#### [Task to carry out]
Give only the number of lines below that contain the word "puede".

===== Supplied entries

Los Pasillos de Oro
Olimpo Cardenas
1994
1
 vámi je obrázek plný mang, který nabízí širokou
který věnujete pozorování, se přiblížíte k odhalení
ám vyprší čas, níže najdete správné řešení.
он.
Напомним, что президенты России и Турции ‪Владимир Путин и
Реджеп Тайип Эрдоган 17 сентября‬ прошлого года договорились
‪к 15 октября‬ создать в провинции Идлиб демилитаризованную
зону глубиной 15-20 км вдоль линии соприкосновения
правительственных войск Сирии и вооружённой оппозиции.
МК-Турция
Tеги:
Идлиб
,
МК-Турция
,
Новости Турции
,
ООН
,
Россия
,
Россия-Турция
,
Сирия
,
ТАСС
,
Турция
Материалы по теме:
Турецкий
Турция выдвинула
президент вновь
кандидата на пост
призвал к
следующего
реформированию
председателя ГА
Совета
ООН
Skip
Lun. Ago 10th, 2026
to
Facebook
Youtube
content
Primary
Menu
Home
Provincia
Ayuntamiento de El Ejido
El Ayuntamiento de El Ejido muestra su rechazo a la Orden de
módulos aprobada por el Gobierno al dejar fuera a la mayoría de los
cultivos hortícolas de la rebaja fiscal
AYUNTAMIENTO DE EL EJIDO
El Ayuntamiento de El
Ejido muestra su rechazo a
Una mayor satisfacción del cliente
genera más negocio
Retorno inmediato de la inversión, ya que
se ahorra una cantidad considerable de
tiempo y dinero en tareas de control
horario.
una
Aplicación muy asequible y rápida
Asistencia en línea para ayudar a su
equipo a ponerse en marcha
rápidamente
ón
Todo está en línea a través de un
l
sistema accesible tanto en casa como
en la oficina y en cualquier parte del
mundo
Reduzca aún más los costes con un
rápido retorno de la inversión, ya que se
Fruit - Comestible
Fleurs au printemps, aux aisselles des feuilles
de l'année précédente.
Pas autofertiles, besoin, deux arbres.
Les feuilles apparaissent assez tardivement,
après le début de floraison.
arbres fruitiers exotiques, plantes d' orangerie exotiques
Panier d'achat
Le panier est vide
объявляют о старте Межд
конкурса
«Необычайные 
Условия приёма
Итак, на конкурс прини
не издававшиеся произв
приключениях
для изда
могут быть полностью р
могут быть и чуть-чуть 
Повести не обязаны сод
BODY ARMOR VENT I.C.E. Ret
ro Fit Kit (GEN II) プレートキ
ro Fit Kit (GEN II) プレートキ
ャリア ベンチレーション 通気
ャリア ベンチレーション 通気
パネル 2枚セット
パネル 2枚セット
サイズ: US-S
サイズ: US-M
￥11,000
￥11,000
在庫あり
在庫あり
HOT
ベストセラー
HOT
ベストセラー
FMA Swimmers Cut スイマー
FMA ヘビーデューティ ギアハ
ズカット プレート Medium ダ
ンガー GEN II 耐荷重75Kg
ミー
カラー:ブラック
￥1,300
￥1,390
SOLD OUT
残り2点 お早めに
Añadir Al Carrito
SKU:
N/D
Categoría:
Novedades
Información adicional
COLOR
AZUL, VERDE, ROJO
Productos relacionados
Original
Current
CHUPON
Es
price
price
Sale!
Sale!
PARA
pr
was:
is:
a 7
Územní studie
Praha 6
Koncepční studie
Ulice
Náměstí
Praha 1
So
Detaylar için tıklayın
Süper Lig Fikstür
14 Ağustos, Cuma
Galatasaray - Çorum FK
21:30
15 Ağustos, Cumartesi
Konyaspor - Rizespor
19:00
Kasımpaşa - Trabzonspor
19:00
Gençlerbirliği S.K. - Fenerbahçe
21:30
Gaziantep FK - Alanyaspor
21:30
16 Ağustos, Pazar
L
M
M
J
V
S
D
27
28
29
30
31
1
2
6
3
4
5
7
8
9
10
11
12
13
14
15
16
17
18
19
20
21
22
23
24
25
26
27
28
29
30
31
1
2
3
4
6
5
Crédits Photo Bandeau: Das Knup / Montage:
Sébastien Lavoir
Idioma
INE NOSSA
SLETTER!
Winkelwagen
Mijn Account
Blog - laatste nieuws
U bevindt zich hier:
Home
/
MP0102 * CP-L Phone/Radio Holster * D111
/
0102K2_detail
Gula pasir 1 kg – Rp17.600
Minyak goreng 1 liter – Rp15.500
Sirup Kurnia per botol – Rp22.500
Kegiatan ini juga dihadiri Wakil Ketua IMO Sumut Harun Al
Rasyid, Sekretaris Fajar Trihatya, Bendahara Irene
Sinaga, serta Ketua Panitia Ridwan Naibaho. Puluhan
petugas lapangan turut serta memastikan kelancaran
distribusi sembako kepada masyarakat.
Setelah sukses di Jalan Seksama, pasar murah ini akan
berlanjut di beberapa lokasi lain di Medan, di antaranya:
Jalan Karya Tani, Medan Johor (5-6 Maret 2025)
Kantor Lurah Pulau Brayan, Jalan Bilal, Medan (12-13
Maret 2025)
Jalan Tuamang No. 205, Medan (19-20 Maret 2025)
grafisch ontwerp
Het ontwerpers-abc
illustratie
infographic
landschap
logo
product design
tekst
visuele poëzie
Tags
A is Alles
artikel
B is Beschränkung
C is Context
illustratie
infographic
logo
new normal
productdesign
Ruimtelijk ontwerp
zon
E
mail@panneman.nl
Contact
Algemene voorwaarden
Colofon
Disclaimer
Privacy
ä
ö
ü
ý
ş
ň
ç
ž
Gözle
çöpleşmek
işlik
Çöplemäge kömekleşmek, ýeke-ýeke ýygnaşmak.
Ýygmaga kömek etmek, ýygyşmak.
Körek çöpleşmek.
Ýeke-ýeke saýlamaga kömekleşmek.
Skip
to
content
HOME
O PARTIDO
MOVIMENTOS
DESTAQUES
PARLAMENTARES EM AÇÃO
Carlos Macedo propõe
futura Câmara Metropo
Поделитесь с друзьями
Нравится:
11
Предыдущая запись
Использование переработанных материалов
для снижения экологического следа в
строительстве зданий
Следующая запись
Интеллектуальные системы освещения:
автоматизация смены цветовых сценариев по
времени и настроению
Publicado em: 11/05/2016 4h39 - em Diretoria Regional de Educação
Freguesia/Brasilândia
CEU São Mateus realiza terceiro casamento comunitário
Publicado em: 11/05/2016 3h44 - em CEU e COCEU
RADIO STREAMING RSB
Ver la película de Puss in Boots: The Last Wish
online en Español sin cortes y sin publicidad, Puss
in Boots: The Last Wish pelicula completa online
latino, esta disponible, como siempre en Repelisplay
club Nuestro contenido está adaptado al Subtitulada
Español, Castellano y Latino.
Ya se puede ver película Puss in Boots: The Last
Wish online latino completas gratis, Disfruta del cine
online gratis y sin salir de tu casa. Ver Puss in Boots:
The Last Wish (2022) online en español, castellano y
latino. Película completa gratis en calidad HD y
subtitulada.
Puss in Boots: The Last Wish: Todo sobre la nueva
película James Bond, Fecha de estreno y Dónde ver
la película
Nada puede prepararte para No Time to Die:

==========

#### [Task answer]
2